December 3, 1941.
January 6, 1942.
Master and servant — Principal and agent — Independent contractor — Distinction — Restatement, Agency.
1. The basic inquiry, in ascertaining whether a person is a servant or an independent contractor, is as to whether he is subject to the alleged master's control or right to control with respect to his physical conduct in the performance of the services for which he was employed. 
2. The precise nature of the relationship, under the evidence, presents a question of fact which it is the exclusive function of the jury to determine, after proper instructions by the court as to the matters of fact to be considered, except where the facts are not in dispute and the evidence is direct and certain, presenting no question of credibility and leaving no sufficient ground for inconsistent inferences of fact. 
3. Restatement, Agency, section 2 and 220, cited.

Saved data entries:
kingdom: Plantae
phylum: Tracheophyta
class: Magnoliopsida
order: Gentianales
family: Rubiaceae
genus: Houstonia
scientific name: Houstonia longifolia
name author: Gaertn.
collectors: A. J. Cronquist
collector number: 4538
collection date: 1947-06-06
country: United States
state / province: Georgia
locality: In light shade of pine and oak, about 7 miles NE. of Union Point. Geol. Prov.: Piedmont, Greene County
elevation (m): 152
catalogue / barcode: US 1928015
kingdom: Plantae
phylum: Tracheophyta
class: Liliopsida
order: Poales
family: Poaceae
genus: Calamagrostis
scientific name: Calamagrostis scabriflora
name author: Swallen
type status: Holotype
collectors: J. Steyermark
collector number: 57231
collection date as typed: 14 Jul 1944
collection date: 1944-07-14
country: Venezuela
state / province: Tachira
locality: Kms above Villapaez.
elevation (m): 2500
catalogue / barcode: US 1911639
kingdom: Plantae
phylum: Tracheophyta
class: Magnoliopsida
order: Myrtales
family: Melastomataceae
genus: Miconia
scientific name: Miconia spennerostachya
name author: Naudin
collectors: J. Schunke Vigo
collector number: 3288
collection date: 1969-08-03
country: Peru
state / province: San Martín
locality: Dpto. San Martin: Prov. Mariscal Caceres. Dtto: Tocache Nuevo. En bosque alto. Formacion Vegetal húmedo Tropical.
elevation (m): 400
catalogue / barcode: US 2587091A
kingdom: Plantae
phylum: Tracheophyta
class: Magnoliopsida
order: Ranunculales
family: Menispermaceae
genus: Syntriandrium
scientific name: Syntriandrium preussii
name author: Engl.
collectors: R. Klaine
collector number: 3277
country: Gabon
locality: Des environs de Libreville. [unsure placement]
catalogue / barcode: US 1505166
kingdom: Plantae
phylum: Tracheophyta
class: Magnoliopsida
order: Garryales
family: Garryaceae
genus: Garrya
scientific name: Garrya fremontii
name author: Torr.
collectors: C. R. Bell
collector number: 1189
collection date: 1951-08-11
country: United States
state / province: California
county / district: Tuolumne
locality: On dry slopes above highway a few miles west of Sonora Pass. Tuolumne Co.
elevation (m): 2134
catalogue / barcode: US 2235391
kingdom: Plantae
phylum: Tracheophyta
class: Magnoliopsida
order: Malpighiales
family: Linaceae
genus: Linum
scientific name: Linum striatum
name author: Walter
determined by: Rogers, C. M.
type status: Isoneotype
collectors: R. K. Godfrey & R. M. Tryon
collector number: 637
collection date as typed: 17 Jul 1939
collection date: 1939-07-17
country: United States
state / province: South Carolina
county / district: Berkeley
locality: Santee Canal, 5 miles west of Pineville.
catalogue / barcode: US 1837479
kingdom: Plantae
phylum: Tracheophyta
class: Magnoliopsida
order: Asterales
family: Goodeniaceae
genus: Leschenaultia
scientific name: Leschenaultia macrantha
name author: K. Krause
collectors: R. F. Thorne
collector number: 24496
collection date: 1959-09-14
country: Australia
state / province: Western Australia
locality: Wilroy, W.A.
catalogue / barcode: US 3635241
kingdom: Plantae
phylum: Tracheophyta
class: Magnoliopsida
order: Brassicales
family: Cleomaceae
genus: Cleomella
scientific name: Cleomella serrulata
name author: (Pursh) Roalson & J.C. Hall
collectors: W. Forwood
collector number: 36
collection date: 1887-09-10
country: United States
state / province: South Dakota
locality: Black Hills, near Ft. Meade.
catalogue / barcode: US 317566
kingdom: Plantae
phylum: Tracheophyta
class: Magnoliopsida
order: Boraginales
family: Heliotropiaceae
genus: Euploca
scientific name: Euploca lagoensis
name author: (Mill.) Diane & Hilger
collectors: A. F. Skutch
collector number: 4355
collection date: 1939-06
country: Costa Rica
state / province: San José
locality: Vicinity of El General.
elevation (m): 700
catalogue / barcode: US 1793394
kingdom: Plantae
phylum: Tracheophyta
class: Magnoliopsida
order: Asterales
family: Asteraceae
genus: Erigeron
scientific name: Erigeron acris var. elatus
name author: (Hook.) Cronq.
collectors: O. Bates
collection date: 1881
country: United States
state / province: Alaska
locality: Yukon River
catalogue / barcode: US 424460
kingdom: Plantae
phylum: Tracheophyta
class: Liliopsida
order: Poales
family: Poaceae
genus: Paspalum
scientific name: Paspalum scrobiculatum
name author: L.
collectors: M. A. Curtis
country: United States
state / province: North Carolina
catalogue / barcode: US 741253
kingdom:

__Objectives__
1) Which sections of the Restatement, Agency, does the master-and-servant syllabus cite?
2) Reproduce part of the records: begin at the line that contains "genus: Leschenaultia" and stop after the line that contains "locality: Yukon River".
The legal text and the records are separate, unrelated material.

__Correct answers__
1) Sections 2 and 220.

2)
genus: Leschenaultia
scientific name: Leschenaultia macrantha
name author: K. Krause
collectors: R. F. Thorne
collector number: 24496
collection date: 1959-09-14
country: Australia
state / province: Western Australia
locality: Wilroy, W.A.
catalogue / barcode: US 3635241
kingdom: Plantae
phylum: Tracheophyta
class: Magnoliopsida
order: Brassicales
family: Cleomaceae
genus: Cleomella
scientific name: Cleomella serrulata
name author: (Pursh) Roalson & J.C. Hall
collectors: W. Forwood
collector number: 36
collection date: 1887-09-10
country: United States
state / province: South Dakota
locality: Black Hills, near Ft. Meade.
catalogue / barcode: US 317566
kingdom: Plantae
phylum: Tracheophyta
class: Magnoliopsida
order: Boraginales
family: Heliotropiaceae
genus: Euploca
scientific name: Euploca lagoensis
name author: (Mill.) Diane & Hilger
collectors: A. F. Skutch
collector number: 4355
collection date: 1939-06
country: Costa Rica
state / province: San José
locality: Vicinity of El General.
elevation (m): 700
catalogue / barcode: US 1793394
kingdom: Plantae
phylum: Tracheophyta
class: Magnoliopsida
order: Asterales
family: Asteraceae
genus: Erigeron
scientific name: Erigeron acris var. elatus
name author: (Hook.) Cronq.
collectors: O. Bates
collection date: 1881
country: United States
state / province: Alaska
locality: Yukon River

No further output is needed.